Digital Culture

Future Libraries: Is Anybody Out There?

Margaret Atwood Future Libraries 1Ella Barker

“I am sending a manuscript into time. Will any human beings be waiting there to receive it?” As the first author to participate in a century-long initiative, Margaret Atwood sums up the hopes and fears of the Future Library project: to find a receptive reader in an unknown future for her (as yet) unpublished work Scribbler Moon. Scottish artist Katie Paterson sowed the seeds for her artwork “Framtidsbiblioteket,” (Future Library) back in May2014 when she planted one thousand Norwegian spruce trees in Nordmarka, just north of Oslo. Each year, the Future Library Trust invites a distinguished writer to conceive a work of any length, genre or language that will be kept unread, unpublished until 2114. The Turkish novelist Elif Shafak joins Icelandic lyricist Sjón, British author David Mitchell and Canadian born Atwood as the first four participants of the project. Ninety-seven years from now, Nordmarka will supply the paper to publish Paterson’s curated writings. Until then, the content of such works will remain solely with the writer.
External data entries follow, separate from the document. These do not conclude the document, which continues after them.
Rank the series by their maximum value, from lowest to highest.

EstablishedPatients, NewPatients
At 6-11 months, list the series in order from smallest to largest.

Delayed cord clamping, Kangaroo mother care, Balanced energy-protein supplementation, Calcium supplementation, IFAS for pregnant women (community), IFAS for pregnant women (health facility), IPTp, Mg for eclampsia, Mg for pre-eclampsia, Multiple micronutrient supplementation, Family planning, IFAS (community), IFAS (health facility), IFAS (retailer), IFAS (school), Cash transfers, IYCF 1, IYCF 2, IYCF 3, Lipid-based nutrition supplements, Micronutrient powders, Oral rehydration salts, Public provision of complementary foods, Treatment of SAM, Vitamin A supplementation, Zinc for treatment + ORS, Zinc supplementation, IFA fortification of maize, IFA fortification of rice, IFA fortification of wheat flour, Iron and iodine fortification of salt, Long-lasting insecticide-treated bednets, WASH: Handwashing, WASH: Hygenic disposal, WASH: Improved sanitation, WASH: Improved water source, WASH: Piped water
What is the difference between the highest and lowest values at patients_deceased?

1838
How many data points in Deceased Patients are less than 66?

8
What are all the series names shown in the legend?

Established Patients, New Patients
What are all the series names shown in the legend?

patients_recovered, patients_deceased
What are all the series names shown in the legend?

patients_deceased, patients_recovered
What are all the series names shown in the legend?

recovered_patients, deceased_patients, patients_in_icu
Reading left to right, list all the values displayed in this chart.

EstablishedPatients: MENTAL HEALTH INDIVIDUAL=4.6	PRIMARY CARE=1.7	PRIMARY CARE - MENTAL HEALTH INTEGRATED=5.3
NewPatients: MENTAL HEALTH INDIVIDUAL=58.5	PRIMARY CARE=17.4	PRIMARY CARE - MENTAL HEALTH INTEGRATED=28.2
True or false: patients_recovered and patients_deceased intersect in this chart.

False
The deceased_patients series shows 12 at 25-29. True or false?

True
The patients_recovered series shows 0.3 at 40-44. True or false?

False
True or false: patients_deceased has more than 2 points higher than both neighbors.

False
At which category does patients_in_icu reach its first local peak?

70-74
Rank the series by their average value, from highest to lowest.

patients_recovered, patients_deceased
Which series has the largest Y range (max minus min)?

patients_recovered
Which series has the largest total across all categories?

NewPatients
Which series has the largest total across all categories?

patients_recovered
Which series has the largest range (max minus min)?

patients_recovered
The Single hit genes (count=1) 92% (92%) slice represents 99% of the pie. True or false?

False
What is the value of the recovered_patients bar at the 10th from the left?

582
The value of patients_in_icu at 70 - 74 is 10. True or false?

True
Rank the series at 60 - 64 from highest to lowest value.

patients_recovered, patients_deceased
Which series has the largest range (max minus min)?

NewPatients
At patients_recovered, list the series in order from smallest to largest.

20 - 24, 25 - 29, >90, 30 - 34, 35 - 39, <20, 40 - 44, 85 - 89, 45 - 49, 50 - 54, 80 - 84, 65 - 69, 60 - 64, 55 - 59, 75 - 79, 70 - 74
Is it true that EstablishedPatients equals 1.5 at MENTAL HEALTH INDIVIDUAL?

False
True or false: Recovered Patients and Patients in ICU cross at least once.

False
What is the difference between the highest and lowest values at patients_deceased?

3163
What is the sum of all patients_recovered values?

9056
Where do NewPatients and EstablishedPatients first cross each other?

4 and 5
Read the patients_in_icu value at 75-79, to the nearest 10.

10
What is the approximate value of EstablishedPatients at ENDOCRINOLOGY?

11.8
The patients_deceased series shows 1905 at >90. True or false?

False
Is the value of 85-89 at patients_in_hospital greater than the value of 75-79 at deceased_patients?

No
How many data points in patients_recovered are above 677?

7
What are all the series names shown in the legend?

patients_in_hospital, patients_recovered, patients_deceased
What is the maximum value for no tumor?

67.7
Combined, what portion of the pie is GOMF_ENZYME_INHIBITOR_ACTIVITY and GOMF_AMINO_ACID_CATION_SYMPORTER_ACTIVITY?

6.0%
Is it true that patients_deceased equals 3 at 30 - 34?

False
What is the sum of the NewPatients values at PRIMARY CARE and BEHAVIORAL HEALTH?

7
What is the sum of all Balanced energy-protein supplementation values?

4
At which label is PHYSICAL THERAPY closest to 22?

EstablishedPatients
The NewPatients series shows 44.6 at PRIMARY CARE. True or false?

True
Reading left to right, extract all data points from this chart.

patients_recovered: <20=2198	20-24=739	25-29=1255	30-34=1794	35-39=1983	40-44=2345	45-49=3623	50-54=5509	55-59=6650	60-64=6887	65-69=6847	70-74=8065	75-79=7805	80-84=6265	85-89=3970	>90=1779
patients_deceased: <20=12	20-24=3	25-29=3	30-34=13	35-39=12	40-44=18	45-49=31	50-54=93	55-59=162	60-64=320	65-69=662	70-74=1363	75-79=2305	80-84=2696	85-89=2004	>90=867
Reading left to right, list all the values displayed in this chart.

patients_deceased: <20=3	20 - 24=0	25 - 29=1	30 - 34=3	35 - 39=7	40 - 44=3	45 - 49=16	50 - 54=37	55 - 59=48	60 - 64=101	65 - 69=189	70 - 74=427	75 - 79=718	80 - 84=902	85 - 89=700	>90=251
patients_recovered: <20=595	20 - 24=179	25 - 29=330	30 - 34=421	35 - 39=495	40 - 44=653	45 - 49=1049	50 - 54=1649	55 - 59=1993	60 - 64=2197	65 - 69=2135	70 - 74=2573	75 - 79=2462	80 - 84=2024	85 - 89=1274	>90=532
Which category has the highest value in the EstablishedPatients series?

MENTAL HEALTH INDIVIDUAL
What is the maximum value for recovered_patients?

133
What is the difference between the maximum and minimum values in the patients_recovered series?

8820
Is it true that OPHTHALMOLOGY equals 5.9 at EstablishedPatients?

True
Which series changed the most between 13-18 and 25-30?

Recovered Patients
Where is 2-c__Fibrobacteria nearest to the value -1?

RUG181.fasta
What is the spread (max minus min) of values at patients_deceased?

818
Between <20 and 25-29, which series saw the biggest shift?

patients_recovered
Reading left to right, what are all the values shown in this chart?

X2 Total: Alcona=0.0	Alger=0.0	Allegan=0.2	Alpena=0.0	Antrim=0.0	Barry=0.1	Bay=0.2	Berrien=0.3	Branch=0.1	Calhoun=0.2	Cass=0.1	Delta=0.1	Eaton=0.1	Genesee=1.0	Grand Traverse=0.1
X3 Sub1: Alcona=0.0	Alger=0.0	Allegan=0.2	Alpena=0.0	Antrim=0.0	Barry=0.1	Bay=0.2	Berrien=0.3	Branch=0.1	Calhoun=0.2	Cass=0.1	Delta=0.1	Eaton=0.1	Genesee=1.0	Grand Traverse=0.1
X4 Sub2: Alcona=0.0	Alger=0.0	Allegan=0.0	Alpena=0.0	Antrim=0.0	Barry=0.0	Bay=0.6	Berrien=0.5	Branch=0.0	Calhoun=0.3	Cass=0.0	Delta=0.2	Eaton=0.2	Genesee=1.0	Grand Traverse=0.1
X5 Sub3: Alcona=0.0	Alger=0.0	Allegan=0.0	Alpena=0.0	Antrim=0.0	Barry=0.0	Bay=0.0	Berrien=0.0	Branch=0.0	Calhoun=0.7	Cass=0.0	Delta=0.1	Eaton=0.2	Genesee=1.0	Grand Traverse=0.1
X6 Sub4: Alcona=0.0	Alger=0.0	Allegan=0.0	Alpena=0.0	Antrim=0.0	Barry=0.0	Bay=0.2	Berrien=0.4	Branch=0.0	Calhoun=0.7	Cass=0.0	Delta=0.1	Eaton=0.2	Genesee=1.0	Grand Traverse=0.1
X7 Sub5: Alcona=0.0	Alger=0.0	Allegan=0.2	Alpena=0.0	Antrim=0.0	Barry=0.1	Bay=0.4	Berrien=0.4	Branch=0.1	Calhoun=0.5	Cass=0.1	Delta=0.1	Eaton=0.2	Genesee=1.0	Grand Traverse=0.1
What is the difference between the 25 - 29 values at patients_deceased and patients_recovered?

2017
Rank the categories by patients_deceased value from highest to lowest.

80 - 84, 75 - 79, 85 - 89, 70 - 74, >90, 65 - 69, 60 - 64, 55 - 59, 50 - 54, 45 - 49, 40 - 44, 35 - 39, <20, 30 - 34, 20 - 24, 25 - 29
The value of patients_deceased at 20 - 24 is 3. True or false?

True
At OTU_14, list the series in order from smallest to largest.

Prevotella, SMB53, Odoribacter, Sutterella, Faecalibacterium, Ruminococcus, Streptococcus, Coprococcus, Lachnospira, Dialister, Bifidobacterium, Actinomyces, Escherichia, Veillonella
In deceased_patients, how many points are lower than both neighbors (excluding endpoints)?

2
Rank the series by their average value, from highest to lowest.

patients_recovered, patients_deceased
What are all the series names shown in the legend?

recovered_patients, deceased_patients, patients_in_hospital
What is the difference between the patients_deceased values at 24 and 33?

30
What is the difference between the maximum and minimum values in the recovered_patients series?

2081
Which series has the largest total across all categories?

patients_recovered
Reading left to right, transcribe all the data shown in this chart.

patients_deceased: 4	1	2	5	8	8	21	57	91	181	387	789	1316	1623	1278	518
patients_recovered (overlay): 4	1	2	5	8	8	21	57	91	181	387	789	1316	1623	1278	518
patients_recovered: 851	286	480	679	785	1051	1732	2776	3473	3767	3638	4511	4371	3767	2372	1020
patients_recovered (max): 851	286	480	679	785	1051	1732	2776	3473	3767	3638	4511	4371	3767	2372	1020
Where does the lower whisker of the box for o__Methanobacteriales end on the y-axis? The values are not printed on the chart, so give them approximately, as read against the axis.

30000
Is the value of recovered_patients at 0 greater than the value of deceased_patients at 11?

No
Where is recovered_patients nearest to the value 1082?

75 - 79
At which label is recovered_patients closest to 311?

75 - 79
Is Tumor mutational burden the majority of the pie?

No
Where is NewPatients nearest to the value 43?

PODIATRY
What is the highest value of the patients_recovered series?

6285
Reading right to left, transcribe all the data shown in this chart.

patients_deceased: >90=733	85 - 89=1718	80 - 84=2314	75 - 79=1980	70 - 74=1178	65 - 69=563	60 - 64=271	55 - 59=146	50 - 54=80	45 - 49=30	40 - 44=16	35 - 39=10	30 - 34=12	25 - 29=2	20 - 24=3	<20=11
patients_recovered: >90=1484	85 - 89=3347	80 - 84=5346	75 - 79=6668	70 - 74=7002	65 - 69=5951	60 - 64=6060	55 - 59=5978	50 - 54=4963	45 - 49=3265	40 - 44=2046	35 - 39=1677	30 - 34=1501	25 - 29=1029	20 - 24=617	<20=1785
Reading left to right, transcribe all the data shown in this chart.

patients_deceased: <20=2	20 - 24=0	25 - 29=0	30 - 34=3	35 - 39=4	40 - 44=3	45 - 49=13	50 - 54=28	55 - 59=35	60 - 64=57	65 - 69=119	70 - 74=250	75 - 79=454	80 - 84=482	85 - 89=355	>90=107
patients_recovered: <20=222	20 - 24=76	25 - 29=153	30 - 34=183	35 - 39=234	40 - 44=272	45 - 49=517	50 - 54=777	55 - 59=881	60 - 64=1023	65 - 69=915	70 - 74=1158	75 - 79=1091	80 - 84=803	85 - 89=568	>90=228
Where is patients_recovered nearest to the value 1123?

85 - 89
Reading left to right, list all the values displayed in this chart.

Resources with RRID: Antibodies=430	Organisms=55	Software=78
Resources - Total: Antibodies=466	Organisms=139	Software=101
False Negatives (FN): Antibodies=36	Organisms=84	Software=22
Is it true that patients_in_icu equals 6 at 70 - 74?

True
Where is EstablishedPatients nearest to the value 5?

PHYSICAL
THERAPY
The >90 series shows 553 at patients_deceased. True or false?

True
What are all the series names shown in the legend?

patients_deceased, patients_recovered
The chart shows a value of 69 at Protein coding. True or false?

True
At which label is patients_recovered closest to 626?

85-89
Tending to tree Future Libraries 2.jpg

From sound recordings of melting glaciers played on discs of ice to mapping out “All the Dead Stars,” Paterson’s works engage with temporal notions of geological change. Future Library is her project most intimately connected with our natural surroundings to date: both indebted and dedicated to Oslo and its Norwegian hinterland. Paterson notes that the imperative of nurturing the spruce trees over the next century provides “a conceptual counterpoint” to the invitation that she, and others after her, will continue to extend to authors to bring their own work to fruition, for an audience as yet to be embodied. The New Deichmanske Library, opening in Bjørvika, Oslo in 2019, will store the authors’ manuscripts in trust (one hard copy, one on a USB stick) in the Silent Room until 2114. A sequestered space, fostering only one or two visitors at a time, the Silent Room will be lined with wood from Nordmarka,whilst the forest itself will be within view on the horizon.

Silent Room Future Libraries 3.jpg

In an age in which the written word is seemingly undermined by the punch of 140 characters, it seems timely that this is Paterson’s first artwork to take a literary turn. It is “a tribute to the written word,” as Atwood writes, a tribute to “the material basis for the transmission of words through time.” Paterson’s comments on Shafak – her ability to “embrac[e] a plurality of voices” and create “connectivity between people and places” – are as pertinent when describing Sjón, Mitchell and Atwood. All of the current authors can be reconciled by their power to transgress temporal boundaries in their works – boundaries, which are in themselves dissolved by the submission of their works. All that binds them now to their penned piece is trust: trust in their successors, in the continuation of the project and in our future planet. “We trust that our trust is not misplaced.”